水と油のように混ざり合わない液体同士を激しく混ぜると「滴」は丸くなり、次第に再び水と油の層に分離します。このように「滴」が丸くなる理由について、実際に一円玉や洗剤を使った水の表面張力の実験を通じて理解します。

2.光で色の変わる有機分子(有機機能化学)

スピロピランは光照射によって可逆的に色が変化するフォトクロミズム分子です。この実験では、ニトロサリチルアルデヒドとインドリンをエタノール中で加熱還流してスピロピランを合成します。さらに、合成したスピロピランに紫外線を照射し、フォトクロミズム実験を行います。

3.環境を守る化学技術(分析環境化学)

環境を守る化学技術には、環境分析と処理技術があります。環境分析の方法の一つは、比色分析法が有名です。比色分析法は、試薬を封入した試験チューブに試験液を吸い込み、色の濃淡で目的物質の濃度を測定します。本テーマでは、アンモニウム体窒素及び化学的酸素要求量を比色分析法により定量し、水質分析を行います。また、凝集沈殿法を用いて、排水中の汚染物質を除去し、透明できれいな水を作る技術を体験します。

4.パイナップルの香りをつくる(有機合成化学)

カルボン酸とアルコールから生成するエステル類には、香料やフレーバーとして重要なものが多くあります。実験ではパイナップルやリンゴに含まれている主な芳香揮発成分である酪酸エチル(パイナップルオイル)を酪酸塩化物とエチルアルコールからつくります。このエステル化反応を加速する為に相間移動触媒などにより界面反応場を活用する合成手法も併せて紹介します。

5.ナイロンをつくろう(高分子合成化学)

代表的な合成繊維であるナイロンをつくる実験を行います。2種類の混ざり合わない液体の界面で瞬時に重合反応が起きて高分子の膜が生成します。その膜を引き上げることで繊維状のナイロンが連続的に生成する様子を観察してもらいます。

6.レーザー光を利用しよう(ナノ材料物理化学)

レーザー光やアークプラズマを用いて、フラーレンやカーボンナノチューブが合成できます。レーザー光の性質や特徴の理解のために、波長測定実験を行います。さらに、フラーレン合成や簡単な分析、分子模型の作製を通じて、表面にカーボン原子が美しく並んだ立体幾何学構造のナノワールドを覗いてみましょう。

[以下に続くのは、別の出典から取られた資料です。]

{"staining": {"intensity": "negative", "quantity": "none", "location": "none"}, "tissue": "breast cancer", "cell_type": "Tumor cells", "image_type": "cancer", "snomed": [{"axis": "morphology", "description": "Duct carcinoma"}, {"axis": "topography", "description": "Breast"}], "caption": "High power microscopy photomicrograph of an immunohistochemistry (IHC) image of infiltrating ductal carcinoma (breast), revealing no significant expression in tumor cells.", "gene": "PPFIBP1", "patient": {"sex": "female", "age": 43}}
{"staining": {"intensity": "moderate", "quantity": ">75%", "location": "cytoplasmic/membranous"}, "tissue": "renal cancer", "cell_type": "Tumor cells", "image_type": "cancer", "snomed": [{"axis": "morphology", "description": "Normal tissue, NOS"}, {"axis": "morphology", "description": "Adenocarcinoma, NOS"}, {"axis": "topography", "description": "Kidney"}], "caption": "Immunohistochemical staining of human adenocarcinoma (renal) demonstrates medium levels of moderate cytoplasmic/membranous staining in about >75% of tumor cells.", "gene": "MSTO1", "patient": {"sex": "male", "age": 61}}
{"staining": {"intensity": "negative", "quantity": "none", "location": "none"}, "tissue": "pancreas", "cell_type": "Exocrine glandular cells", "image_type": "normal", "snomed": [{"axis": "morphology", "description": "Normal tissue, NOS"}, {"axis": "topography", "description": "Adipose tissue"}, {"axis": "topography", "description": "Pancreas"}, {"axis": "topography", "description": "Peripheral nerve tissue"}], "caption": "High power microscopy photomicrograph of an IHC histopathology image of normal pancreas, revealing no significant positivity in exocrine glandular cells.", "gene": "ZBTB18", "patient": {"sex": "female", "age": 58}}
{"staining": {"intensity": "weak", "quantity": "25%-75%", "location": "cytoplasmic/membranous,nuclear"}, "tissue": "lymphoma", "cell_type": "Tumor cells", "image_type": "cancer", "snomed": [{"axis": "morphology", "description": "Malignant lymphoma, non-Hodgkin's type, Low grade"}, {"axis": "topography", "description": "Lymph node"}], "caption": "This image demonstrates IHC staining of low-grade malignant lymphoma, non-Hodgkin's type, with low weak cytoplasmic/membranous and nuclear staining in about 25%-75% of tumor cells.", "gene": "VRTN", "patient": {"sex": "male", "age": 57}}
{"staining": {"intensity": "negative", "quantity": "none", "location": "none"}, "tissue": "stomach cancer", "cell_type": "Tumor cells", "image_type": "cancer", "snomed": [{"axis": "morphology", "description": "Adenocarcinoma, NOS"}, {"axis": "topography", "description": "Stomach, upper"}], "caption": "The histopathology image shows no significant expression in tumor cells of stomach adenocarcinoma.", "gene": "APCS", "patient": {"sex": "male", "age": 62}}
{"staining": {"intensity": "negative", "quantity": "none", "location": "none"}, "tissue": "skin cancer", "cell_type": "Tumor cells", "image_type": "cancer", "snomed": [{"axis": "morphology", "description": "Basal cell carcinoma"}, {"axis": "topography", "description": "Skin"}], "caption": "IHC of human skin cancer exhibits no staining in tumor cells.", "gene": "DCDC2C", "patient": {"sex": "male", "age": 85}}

7.色々な方法で綺麗な結晶を作ろう(エネルギー変換化学)

低融点の物質を自作ヒーターで融解・凝固させ、その時の結晶成長の様子や飽和水溶液からの結晶析出の様子をデジタルマイクロスコープによりリアルタイムで観察します。また、結晶の形と原子の並び方との関連性について理解します。

8.X線回折で結晶を調べる(無機素材化学)

結晶構造を、目で見ることはできません。それは、結晶構造が光の波長よりもはるかに小さいからです。そこで結晶構造を調べるには、結晶構造と同じ程度の波長の電磁波を当てる必要があります。今回は、結晶程度の波長であるX線が結晶面で、どのように反射しているのかを、反射X線の干渉を用いて調べます。

9.パソコンで分子をつくろう(量子ナノ機能化学)

計算機を用いた化学です。実際にパソコン(PC)操作を行いながら、分子モデリングソフトの操作法を説明します。その後、数名のグループの共同作業により、PCを用いてC60分子やC70分子の分子モデルを作りあげてもらいます。

10.ミクロで測るバイオアッセイ(分子生物工学)

微量定量が可能なミクロプレートを用いて、酵素と基質との界面で起こる酵素反応を測定します。百万分の1リットルを正確に測り取れる精密器機と酵素反応によって色が変化する特殊な基質を利用します。一度、ミクロの世界を体験してみて下さい。

11.再生医用材料(生体材料化学)

事故や病気で失われた臓器を幹細胞や生体材料で再生誘導する再生医療技術には、生体適合性材料が用いられています。こうした材料表面上でヒトの細胞がどのように界面を形成し振舞うかを、実際に細胞を触りながら観察し、細胞の動きを調節する生体材料の不思議さを体験します。